J'ai cru comprendre, à un moment donné, que notre témoin a dit que les différends se réglaient d'État à État, mais d'autre part, on dit que c'est un mécanisme privé. Comment se fait le lien avec les gouvernements s'il s'agit de différends entre entreprises privées?

Le président: Si vous le permettez, nous pourrions écouter nos autres témoins et vous pourrez soulever cette question lors de la période de questions.

[Traduction]

Madame Hughes, voulez-vous intervenir?

Mme Valerie Hughes (avocate générale, Direction du droit commercial, ministère des Affaires étrangères et du Commerce international): Merci, monsieur le président. Étant donné que nous avons peu de temps, sauf indication contraire de votre part, nous ne ferons pas de déclaration. Mon collègue, M. Kronby, comptait faire une brève déclaration, mais si vous préférez passer tout de suite aux questions, ce sera comme vous voudrez.

Le président: Tout dépend de vous.

Monsieur Kronby, voulez-vous faire une déclaration?

M. Matthew Kronby (avocat, Direction du droit commercial, ministère des Affaires étrangères et du Commerce international): Je n'ai pas de déclaration à faire, monsieur le président. Je me proposais simplement de vous parler de cette disposition importante de la partie B des dispositions portant sur le règlement des différends du chapitre 11, si vous jugiez que ce serait utile. Cependant, ayant entendu les réponses de mon collègue aux questions, je constate qu'on a répondu à un grand nombre d'entre elles. Donc, si vous préférez passer directement aux questions, cela me va aussi.

Le président: Très bien, nous allons passer aux questions.

M. Bill Graham (Rosedale, Lib.): Monsieur le président, si j'ai bien compris M. Tereposky, il va passer aux questions précises qui lui ont été posées. Allons-nous maintenant diviser nos questions en deux parties, et ainsi nous poserions maintenant des questions d'ordre général et nous nous pencherions sur ces questions précises, puis nous aurions un autre tour pour poser des questions?

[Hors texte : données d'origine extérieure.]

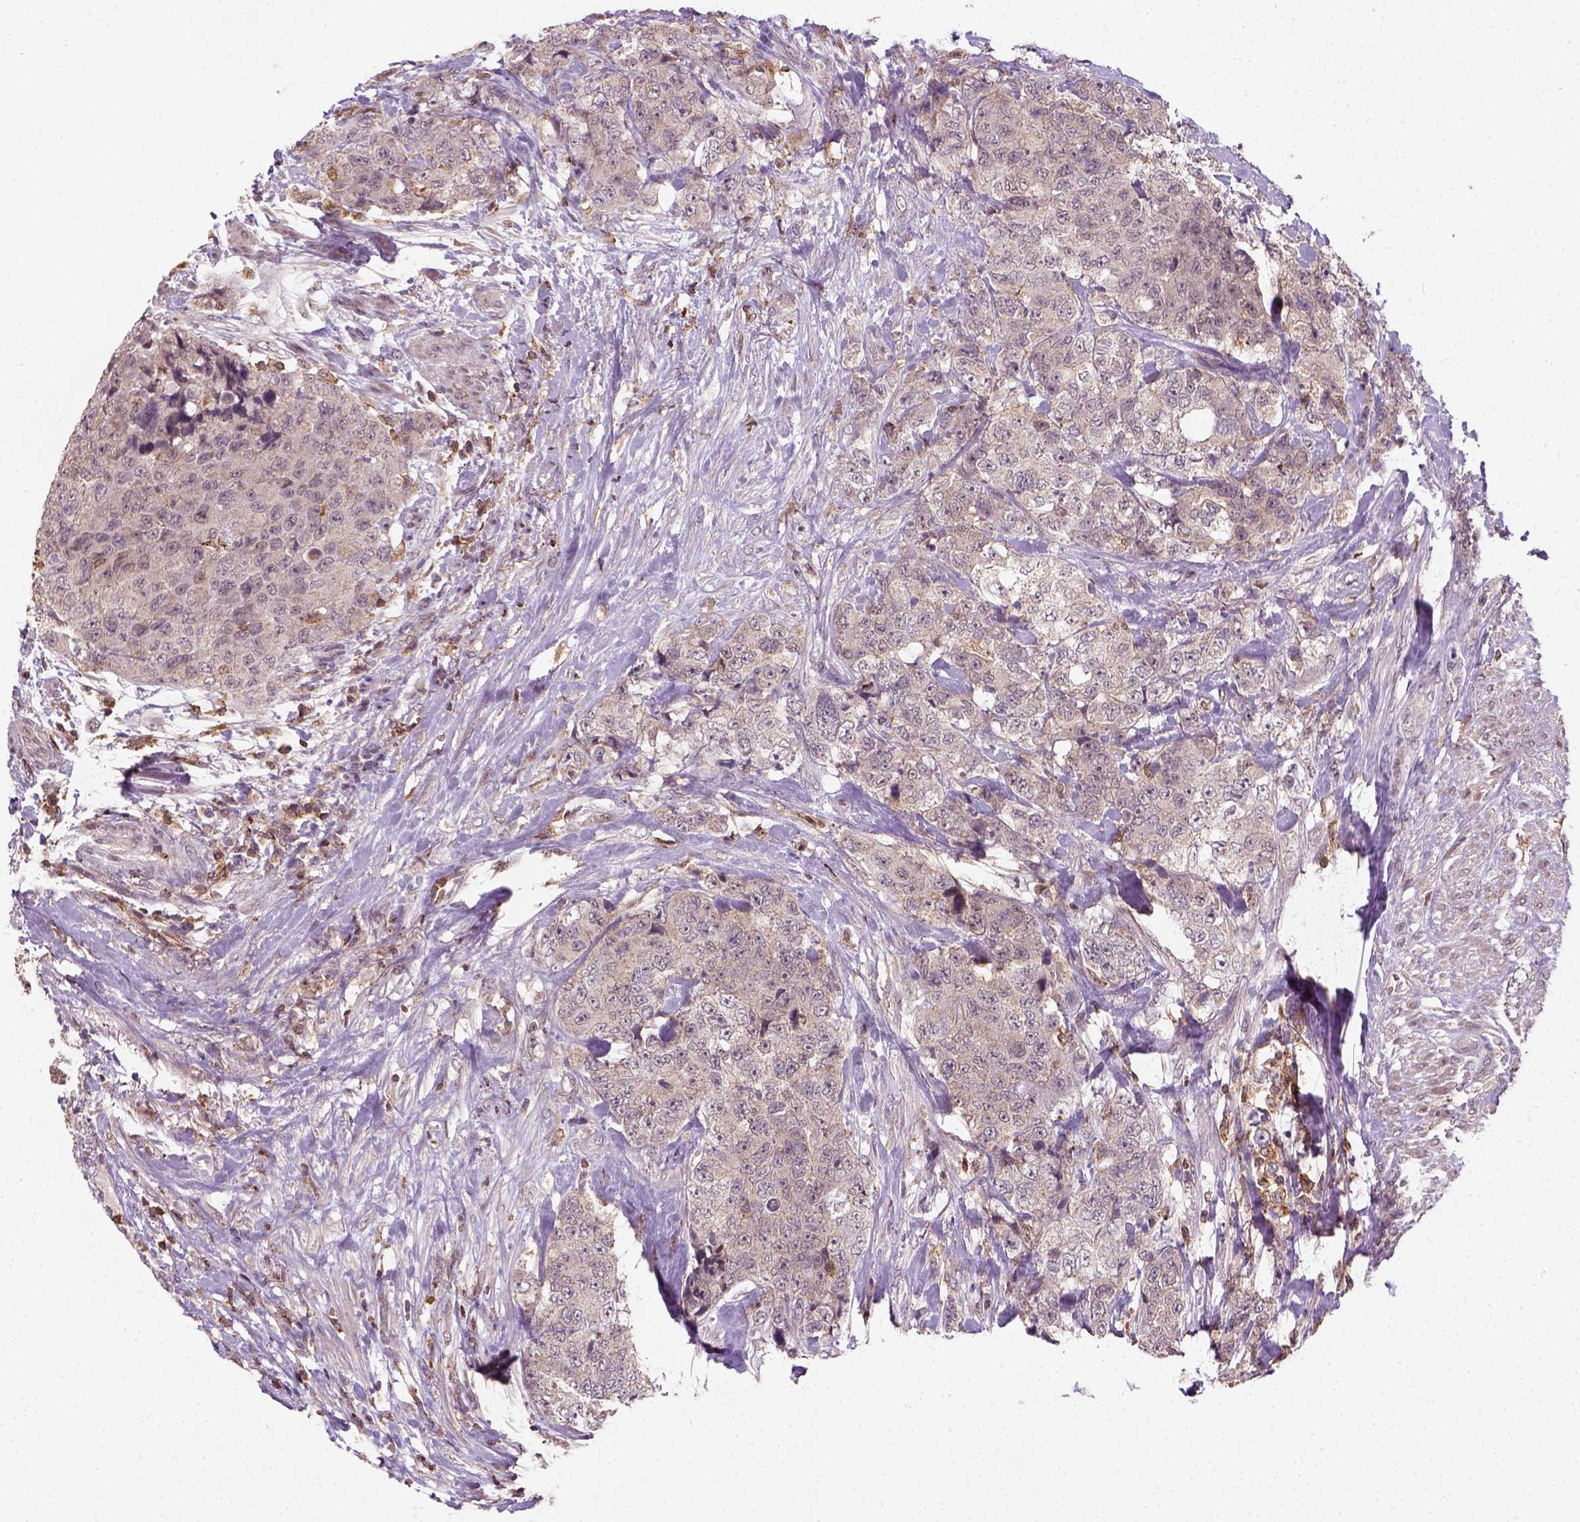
{"staining": {"intensity": "negative", "quantity": "none", "location": "none"}, "tissue": "urothelial cancer", "cell_type": "Tumor cells", "image_type": "cancer", "snomed": [{"axis": "morphology", "description": "Urothelial carcinoma, High grade"}, {"axis": "topography", "description": "Urinary bladder"}], "caption": "Tumor cells are negative for protein expression in human urothelial carcinoma (high-grade). Brightfield microscopy of immunohistochemistry stained with DAB (brown) and hematoxylin (blue), captured at high magnification.", "gene": "CAMKK1", "patient": {"sex": "female", "age": 78}}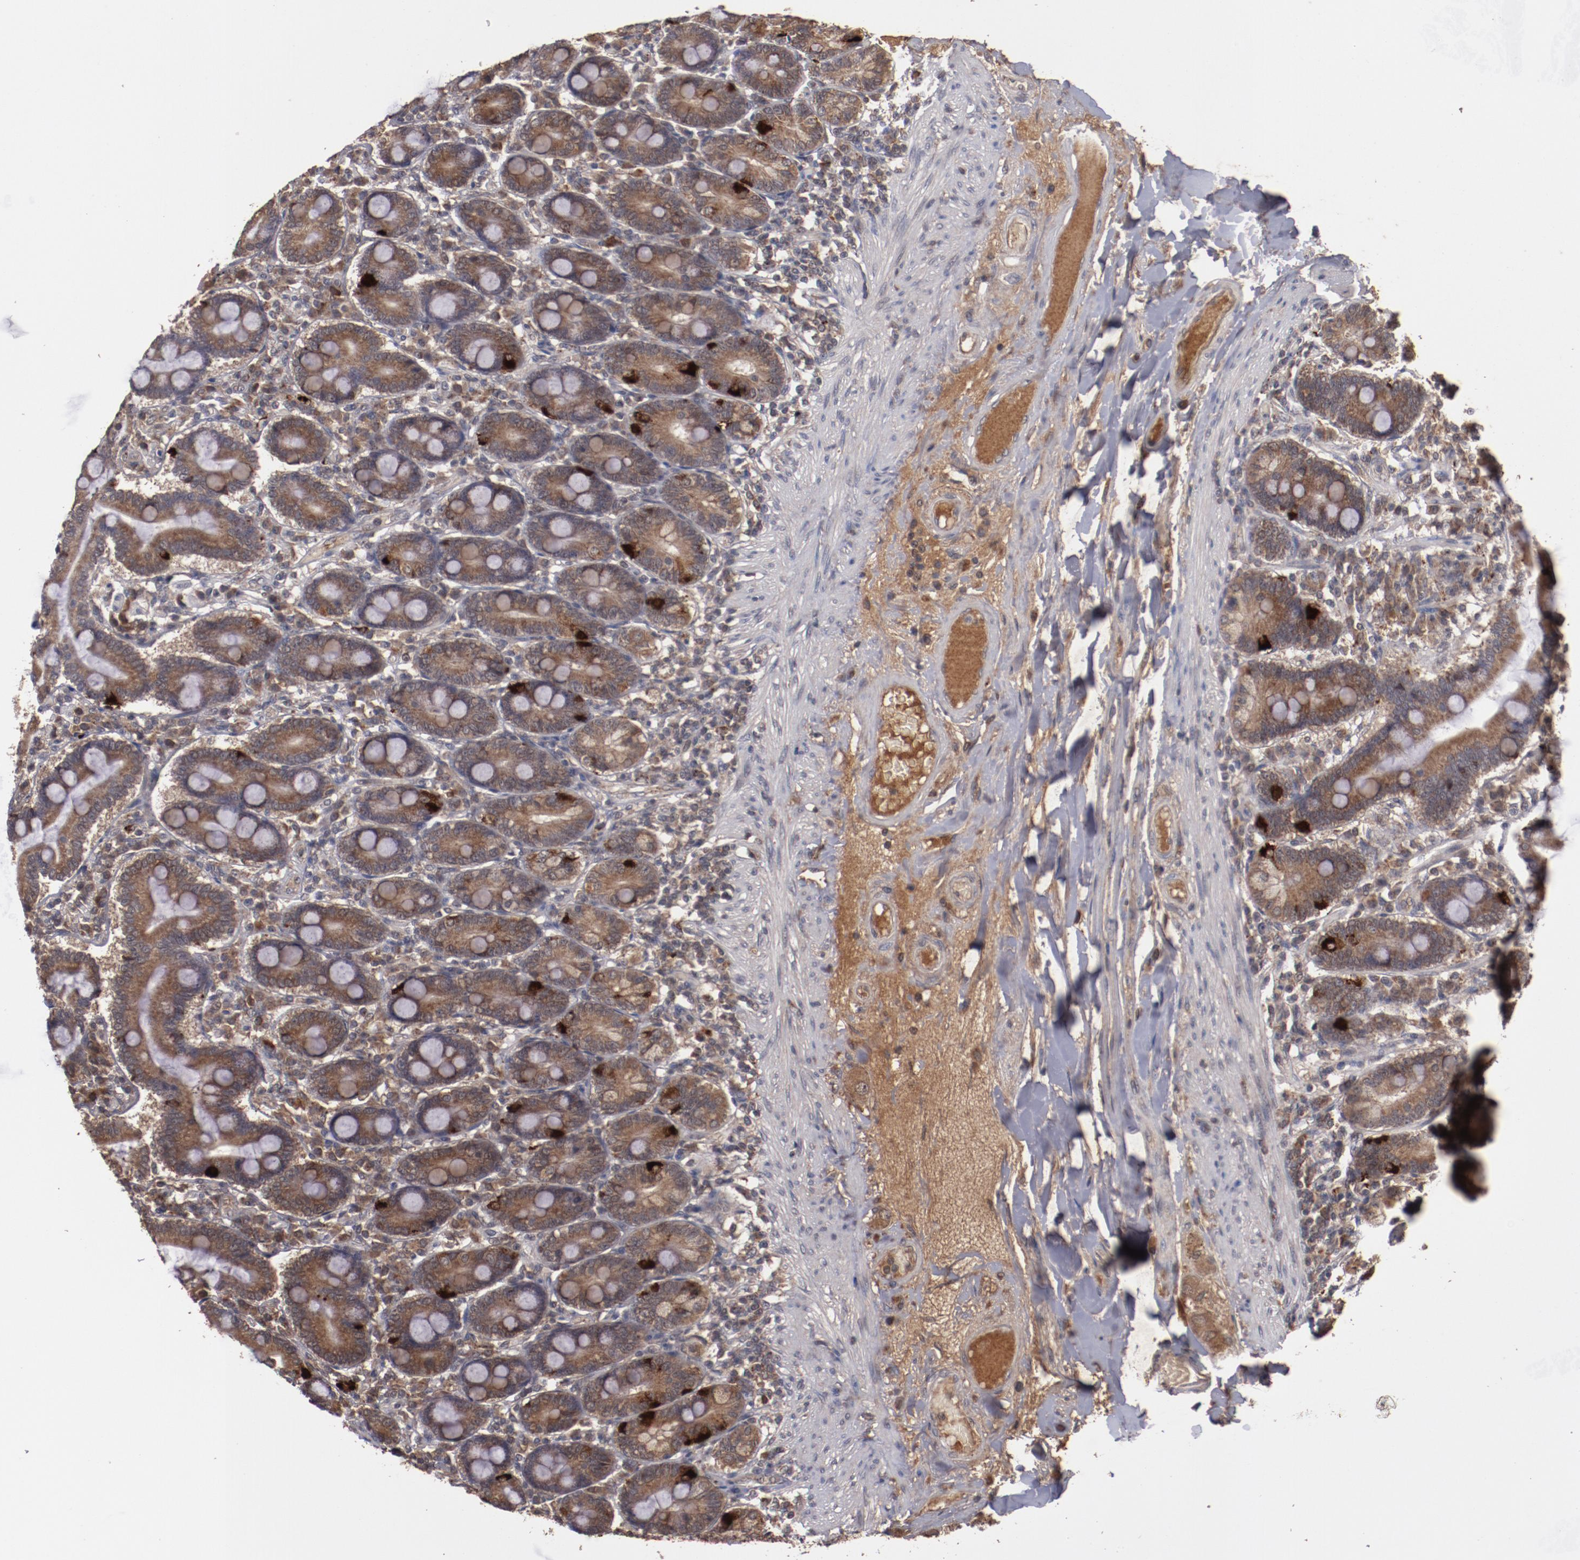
{"staining": {"intensity": "strong", "quantity": ">75%", "location": "cytoplasmic/membranous"}, "tissue": "duodenum", "cell_type": "Glandular cells", "image_type": "normal", "snomed": [{"axis": "morphology", "description": "Normal tissue, NOS"}, {"axis": "topography", "description": "Duodenum"}], "caption": "This photomicrograph reveals immunohistochemistry staining of benign human duodenum, with high strong cytoplasmic/membranous staining in approximately >75% of glandular cells.", "gene": "TENM1", "patient": {"sex": "female", "age": 64}}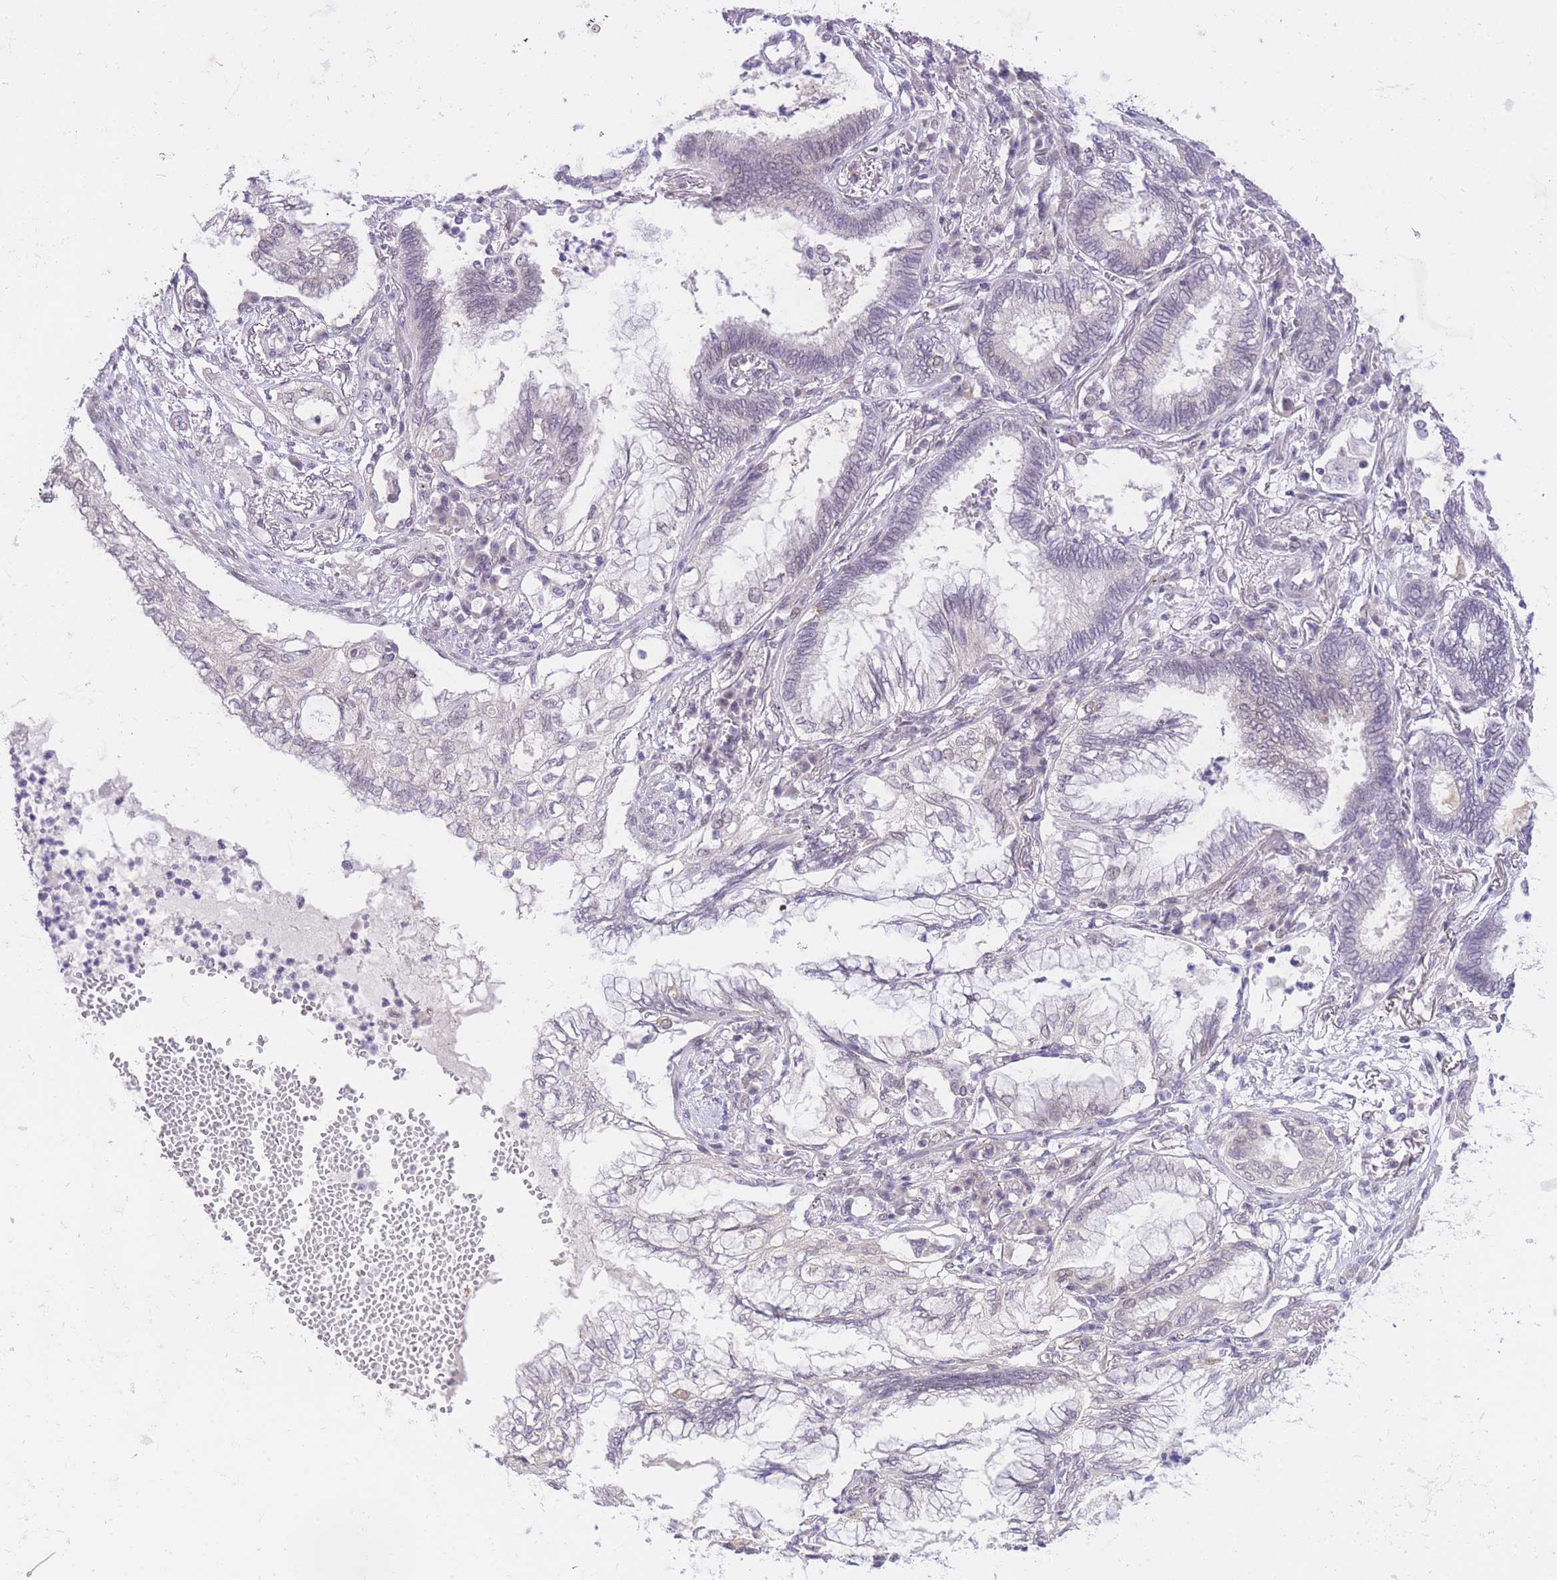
{"staining": {"intensity": "negative", "quantity": "none", "location": "none"}, "tissue": "lung cancer", "cell_type": "Tumor cells", "image_type": "cancer", "snomed": [{"axis": "morphology", "description": "Adenocarcinoma, NOS"}, {"axis": "topography", "description": "Lung"}], "caption": "Immunohistochemistry (IHC) photomicrograph of human lung cancer stained for a protein (brown), which displays no expression in tumor cells. Nuclei are stained in blue.", "gene": "STK39", "patient": {"sex": "female", "age": 70}}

Le président: C'est ainsi que j'ai compris sa suggestion, et je suis disposé à procéder de cette façon.

M. Tereposky: Le mieux serait peut-être pour moi de répondre à la question de M. Paré, puis je pourrai répondre aux questions générales qui m'ont été posées, parce qu'elles donneront le contexte voulu à ma réponse. S'il y a d'autres questions précises, on pourra alors me les poser.

Le président: Allons-y.

[Français]

M. Philippe Paré: Voici donc ma question. Si le mécanisme est privé, comment les gouvernements s'y insèrent-ils?

[Traduction]

M. Tereposky: Quand je disais «démarche amorcée par le privé», je voulais dire par là que la partie qui amorce le différend est une partie privée, mais le différend vise un gouvernement de l'ALENA. Si un investisseur canadien aux États-Unis a des difficultés avec son investissement, cet investisseur peut porter plainte à titre privé contre le gouvernement des États-Unis et n'a pas à faire intervenir le gouvernement du Canada. C'est ce que je voulais dire lorsque j'ai parlé de démarche amorcée par le privé.

.1620

Ce que j'aimerais faire maintenant, c'est répondre directement aux questions qui m'ont été adressées par le sous-comité. J'y répondrai brièvement. Je réponds à ces questions avec plus de détails dans le texte que je vous ai remis.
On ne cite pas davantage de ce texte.